La Haya puede tener fama de ser un centro político y administrativo algo aburrido. Es la sede del gobierno holandés, así como de la Corte Internacional de Justicia, la Corte Penal Internacional y Europol. Como dice Lonely Planet, algunos consideran que la tercera ciudad más grande de los Países Bajos es “un lugar majestuoso y majestuoso poblado de burócratas y empresarios”. Incluso su nombre (Den Haag en holandés), que significa “el recinto”, desprende un aire sofocante.
Sin embargo, señala el medio, la escena cultural de La Haya, «anclada por la presencia del mundialmente famoso museo Mauritshuis y el Teatro Nederlands Dans… es una de las más interesantes del país».
El editor de noticias y reportajes de Time Out en el Reino Unido, Ed Cunningham, está de acuerdo, y describe a La Haya como una ciudad que presume de “un estilo informal y discreto” y destaca su “fenomenal escena de bares y un animado Chinatown”, así como “un próspero distrito turístico costero (Scheveningen) y festivales de música líderes en el mundo (Rewire), bolsas de historia real holandesa y espectaculares obras de arquitectura (Spui, la Iglesia Pastor Van Ars)”.
La ciudad también cuenta con delicias culinarias modernas y se puede explorar fácilmente en tranvía o a pie. Pero llegar en transporte público desde cualquier lugar excepto Ámsterdam ha sido un problema desde 2021, cuando se eliminó un servicio de tren directo desde la vecina capital de Bélgica, Bruselas.
Ahora, sin embargo, los concejales de la ciudad han dado luz verde por unanimidad al plan «Próxima parada: Europa» elaborado por la consultora de ingeniería Berenschot. El plan, como primer paso, recuperaría la conexión con Bruselas mediante un simple ajuste de horario en la línea de Rotterdam que, según informan, podría funcionar de manera viable cada dos horas, con efecto inmediato.
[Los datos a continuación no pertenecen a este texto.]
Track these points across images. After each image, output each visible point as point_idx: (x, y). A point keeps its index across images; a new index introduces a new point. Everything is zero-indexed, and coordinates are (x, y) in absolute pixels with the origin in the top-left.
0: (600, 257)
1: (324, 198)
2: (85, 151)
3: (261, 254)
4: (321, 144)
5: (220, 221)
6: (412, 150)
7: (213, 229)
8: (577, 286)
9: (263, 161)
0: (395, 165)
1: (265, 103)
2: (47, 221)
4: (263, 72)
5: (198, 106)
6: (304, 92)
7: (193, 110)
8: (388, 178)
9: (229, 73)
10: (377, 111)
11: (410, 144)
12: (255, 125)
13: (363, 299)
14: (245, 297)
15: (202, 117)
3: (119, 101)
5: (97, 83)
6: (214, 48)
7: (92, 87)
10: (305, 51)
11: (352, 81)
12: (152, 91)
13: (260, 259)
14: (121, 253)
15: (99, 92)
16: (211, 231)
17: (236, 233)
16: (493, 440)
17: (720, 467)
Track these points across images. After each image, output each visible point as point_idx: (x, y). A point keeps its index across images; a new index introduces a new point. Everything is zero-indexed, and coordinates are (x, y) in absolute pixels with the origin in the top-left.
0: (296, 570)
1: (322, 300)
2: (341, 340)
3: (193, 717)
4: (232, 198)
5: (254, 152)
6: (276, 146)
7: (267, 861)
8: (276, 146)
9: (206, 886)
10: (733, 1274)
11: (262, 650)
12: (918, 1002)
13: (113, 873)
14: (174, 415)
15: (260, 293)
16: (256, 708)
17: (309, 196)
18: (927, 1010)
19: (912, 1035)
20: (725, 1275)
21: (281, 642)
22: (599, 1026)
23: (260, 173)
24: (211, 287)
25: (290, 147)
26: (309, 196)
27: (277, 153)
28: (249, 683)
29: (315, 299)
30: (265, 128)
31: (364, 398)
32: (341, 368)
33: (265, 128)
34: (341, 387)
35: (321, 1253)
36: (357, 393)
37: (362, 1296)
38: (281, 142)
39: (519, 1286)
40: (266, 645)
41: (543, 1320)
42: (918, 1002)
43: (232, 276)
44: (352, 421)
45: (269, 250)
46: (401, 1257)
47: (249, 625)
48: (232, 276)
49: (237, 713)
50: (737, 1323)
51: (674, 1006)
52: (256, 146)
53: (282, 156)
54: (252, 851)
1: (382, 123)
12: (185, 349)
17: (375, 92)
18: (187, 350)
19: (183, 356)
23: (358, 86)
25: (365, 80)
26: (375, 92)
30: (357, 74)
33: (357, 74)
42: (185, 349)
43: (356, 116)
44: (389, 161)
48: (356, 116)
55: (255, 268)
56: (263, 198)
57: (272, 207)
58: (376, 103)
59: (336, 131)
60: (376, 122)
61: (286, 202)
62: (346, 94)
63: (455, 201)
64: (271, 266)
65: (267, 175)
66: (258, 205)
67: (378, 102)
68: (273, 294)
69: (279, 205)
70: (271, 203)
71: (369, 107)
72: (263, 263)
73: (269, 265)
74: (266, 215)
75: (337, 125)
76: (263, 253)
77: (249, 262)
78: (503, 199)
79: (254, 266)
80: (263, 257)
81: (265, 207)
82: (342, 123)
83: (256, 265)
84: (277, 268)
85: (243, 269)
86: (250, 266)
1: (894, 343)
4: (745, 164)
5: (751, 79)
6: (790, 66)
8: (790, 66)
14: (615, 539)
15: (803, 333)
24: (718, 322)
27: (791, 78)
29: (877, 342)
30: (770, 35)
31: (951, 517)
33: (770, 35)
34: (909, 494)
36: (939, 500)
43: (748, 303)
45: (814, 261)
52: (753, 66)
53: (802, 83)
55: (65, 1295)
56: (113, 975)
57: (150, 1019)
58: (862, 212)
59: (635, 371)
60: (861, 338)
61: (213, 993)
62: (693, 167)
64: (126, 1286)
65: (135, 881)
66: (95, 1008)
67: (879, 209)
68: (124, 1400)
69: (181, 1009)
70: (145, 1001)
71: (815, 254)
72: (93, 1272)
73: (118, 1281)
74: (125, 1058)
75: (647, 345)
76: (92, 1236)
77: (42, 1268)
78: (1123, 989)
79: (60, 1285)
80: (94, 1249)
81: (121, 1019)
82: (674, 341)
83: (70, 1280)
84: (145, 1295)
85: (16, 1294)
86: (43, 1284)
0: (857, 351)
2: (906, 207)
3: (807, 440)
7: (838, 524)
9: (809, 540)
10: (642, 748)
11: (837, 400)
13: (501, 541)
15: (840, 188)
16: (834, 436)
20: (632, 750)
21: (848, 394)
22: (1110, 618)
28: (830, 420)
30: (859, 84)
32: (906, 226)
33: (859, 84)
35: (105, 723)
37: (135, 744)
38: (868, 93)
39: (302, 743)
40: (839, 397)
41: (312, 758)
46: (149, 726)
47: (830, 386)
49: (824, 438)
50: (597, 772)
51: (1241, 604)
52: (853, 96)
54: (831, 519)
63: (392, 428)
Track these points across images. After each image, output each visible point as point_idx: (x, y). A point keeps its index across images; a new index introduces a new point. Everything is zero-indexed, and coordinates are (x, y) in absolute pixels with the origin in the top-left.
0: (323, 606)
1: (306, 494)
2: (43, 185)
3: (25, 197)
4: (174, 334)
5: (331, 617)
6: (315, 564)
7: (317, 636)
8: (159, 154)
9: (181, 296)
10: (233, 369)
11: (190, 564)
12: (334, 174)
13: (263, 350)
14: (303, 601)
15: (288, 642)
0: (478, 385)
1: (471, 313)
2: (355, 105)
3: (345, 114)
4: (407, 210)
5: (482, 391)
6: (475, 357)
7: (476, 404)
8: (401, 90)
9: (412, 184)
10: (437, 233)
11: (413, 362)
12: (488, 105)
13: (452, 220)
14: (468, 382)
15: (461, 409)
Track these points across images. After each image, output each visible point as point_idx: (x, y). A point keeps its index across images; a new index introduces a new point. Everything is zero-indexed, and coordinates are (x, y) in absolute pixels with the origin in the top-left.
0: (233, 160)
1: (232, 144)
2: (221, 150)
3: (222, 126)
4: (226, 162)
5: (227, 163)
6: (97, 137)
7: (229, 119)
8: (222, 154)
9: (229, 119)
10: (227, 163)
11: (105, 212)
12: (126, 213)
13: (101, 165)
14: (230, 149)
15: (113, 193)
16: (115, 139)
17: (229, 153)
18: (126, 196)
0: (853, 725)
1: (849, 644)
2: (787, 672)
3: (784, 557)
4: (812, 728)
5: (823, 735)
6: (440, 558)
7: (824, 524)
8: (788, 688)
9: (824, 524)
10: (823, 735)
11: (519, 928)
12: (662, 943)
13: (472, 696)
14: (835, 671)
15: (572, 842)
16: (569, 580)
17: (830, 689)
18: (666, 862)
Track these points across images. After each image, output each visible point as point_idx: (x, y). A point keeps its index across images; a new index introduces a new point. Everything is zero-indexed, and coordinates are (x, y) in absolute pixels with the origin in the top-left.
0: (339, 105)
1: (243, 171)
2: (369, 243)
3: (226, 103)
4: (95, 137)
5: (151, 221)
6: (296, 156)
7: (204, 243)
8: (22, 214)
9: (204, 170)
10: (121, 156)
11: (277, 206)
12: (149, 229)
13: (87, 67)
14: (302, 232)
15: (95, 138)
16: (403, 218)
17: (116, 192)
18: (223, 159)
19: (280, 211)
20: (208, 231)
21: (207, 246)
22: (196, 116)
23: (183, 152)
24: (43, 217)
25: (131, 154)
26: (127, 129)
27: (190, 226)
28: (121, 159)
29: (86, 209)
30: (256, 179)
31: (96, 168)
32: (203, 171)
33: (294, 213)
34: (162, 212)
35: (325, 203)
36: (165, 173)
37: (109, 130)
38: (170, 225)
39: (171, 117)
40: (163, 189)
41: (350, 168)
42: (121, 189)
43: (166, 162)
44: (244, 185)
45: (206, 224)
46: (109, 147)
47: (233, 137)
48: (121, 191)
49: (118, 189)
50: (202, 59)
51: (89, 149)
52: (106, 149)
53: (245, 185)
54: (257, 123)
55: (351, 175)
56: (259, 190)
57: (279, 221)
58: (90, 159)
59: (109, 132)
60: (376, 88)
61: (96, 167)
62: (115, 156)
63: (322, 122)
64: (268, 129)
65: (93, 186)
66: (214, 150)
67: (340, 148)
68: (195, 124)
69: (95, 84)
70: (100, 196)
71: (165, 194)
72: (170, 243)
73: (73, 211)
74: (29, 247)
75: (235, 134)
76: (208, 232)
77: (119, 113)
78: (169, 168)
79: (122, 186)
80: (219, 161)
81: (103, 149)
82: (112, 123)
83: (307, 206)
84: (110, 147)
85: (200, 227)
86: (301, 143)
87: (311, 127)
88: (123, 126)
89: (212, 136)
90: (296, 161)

Esta opción ofrecería fácilmente acceso desde y hacia otras queridas capitales europeas como Berlín y París.
Una segunda propuesta de desarrollo implicaría conceder a un operador de acceso abierto derechos para desarrollar un nuevo servicio a partir de 2029, operado en el material rodante de la empresa seleccionada y por su propio personal. La demanda, dicen los defensores, no está en duda, y un análisis de mercado realizado en 2024 muestra que el número de pasajeros podría duplicarse para 2040.
El alcalde de La Haya, Jan van Zanen, elogió la posible conexión ferroviaria como «más que un simple servicio de tren: es un vínculo entre personas, ideas y oportunidades». Económicamente, el servicio podría impulsar la economía local entre 10 y 12 millones de euros, y para los defensores del medio ambiente y del medio ambiente, la propuesta también es una obviedad, ya que ahorrará hasta 1.450 toneladas de emisiones de carbono en el transporte por carretera para 2030.
Los funcionarios esperan que el cronograma del proyecto pueda acelerarse y definirse, gracias a la presidencia holandesa del Consejo de la UE dentro de tres años.